ガザ地区は2007年からイスラエルの軍事封鎖下にあり、人や物の移動が大きく制限されています。加えて、イスラエルとガザの間では数年おきに武力衝突が起きており(昨年5月のガザ空爆のニュースを記憶している方も多いと思います)、物資不足やインフラ等の破壊で、長期的な経済発展が阻まれています。その結果、失業率は高く、人口の約6割は食糧不安の状態にあります。こうした状況の中でパルシックは、畜産事業を通して農家の生計向上や地域の食糧保障に寄与したいと考えています。

本事業の対象者は、小規模の羊農家(所有する雌羊の数が3頭以下)です。畜産の経験があり、意欲が高いものの、羊小屋が老朽化していたり、飼育に不適切な小屋を使用してたり、あるいは畜産に関する十分な知識やスキルがないといった羊農家を対象に、2022年3月から3年間計画で、羊小屋の建替え工事や羊の配付、畜産技術研修の提供、飼料作物の栽培支援などを行います。

スタッフが各家庭の状況をヒアリング

地域としては、ガザ地区のハン・ユニス県にある3つの村(アル・マワーシ村、アル・マナーラ村、アル・カララ村)で、計80世帯を支援する予定です。
(※1年次はアル・マワーシ村とアル・マナーラ村で事業を開始、2年次からアル・カララ村を追加します。)

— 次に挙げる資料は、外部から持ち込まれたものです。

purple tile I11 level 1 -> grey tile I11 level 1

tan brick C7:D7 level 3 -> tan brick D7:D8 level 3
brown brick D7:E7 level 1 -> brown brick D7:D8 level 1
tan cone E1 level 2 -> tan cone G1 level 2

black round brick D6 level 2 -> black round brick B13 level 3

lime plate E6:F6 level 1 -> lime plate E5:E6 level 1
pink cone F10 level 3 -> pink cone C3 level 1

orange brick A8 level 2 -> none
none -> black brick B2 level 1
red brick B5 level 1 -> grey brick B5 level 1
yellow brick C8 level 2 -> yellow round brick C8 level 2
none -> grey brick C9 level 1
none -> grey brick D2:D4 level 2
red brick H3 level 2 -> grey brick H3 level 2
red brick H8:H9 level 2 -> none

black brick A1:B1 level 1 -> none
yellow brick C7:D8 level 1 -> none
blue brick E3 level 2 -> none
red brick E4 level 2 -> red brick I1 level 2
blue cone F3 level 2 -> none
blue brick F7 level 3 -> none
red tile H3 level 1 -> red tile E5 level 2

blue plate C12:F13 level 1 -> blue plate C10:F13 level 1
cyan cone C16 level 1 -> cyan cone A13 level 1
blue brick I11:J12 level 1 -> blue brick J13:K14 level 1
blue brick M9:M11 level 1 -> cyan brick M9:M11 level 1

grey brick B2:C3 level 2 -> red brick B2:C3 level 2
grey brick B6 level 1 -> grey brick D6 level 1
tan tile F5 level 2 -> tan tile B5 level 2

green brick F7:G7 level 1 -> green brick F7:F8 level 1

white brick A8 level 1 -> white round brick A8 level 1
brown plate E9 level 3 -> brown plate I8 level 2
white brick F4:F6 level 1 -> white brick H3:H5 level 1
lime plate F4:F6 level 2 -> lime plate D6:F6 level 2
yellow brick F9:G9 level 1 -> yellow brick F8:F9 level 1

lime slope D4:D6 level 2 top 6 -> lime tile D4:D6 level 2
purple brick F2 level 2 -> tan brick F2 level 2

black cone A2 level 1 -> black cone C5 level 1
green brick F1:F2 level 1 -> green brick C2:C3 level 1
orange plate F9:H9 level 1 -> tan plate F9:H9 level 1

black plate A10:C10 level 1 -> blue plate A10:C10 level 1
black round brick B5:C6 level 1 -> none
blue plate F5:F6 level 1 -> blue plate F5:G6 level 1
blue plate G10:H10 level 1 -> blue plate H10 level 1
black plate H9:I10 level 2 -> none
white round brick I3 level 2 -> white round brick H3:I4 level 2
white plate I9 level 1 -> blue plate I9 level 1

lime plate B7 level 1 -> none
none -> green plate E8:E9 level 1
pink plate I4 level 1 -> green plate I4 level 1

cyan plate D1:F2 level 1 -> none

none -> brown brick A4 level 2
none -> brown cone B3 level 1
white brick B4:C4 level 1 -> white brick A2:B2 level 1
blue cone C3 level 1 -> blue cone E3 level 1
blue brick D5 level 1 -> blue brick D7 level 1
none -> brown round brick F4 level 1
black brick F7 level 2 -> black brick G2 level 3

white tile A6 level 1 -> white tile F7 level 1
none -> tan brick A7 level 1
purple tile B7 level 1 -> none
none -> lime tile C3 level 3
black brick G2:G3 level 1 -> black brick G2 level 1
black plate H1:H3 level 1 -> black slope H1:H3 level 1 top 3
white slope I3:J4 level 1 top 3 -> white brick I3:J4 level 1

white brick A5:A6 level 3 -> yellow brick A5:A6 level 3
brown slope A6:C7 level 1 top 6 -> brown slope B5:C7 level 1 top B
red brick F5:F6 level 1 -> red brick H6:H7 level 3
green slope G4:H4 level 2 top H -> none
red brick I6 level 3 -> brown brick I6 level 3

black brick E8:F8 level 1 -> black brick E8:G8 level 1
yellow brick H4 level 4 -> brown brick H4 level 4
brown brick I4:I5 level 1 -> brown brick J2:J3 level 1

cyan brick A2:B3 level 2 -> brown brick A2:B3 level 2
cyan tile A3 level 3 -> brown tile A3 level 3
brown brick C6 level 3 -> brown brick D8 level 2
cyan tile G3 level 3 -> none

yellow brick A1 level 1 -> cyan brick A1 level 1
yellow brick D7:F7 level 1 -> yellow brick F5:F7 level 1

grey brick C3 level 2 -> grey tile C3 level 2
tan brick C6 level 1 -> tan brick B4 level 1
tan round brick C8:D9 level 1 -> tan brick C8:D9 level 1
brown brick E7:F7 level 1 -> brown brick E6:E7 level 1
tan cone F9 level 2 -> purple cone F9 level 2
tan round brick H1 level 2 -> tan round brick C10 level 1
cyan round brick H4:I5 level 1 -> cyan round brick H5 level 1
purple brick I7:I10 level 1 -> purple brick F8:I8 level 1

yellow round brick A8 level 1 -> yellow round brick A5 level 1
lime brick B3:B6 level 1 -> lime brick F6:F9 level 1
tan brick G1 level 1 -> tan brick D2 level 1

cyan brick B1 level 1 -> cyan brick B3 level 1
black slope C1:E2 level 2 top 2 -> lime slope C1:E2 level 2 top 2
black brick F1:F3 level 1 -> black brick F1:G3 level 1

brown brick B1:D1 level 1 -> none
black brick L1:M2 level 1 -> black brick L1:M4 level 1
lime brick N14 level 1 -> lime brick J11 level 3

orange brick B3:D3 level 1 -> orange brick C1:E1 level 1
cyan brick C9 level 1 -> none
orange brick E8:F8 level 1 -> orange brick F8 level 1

2022年3月には、アル・マワーシ村とアル・マナーラ村の2村で新事業の説明会を行い、事業への参加希望者を募りました。その後4月から、パルシック職員が希望者の家を実際に訪れて調査し、参加世帯の選定を行いました。

羊小屋の状況も確認します

参加世帯の選定が完了した後、9月末から、羊小屋の建替え工事を行いました。畜産専門家がデザインし、建設業者と綿密に打ち合わせて作った新しい羊小屋はとても評判が良く、参加者たちからも喜びの声が上がっています。

羊小屋建設の様子

羊小屋の完成に合わせて、10月下旬から11月上旬まで、1回目の畜産技術研修を行いました。小規模な羊農家では、家庭の男性・女性、いずれもが飼育に参加するのが一般的です。しかし、家父長制や男性優位の価値観が残るガザでは、女性たちは外出の機会が少なく、畜産に関する研修を受ける機会もほとんどありません。

畜産研修の様子(男性たち)

そこでパルシックは、各世帯から男性・女性1名ずつ研修に参加してもらい、女性も平等に研修が受けられるようにしました。男女を同じ部屋に入れて一緒に研修をすることが文化的に困難であるため、男女それぞれに、時間帯を変えて研修を実施しています。

畜産研修の様子(女性たち)

1回目の畜産技術研修が終了した後、各世帯へ羊の配付を開始しました。今後は、地元の獣医やパルシックの畜産専門家が各羊小屋を巡回しながら、モニタリングや指導を継続していきます。

羊配付の様子

また、世界的に飼料価格が高騰する中、飼育コストを抑えて持続的な畜産を可能にするため、飼料作物の栽培も始めました。近隣の3~7世帯で1つのグループを作り、共同でパニカム(イネ科の植物)を育てています。刈り取った草は、一部は青草のまま使い、残りは干し草にして、草の生えない夏場や厳しい冬のために備蓄する予定です。

パニカムを植える様子

この他にも来年1月には、女性たちを対象に、乳製品作りを学ぶワークショップを計画しています。羊農家の能力向上や生計向上のため、引き続きがんばります!

(西岸事務所 橋村)

※この事業は外務省NGO無償連携資金協力の助成および皆さまからのご寄付によって実施しています。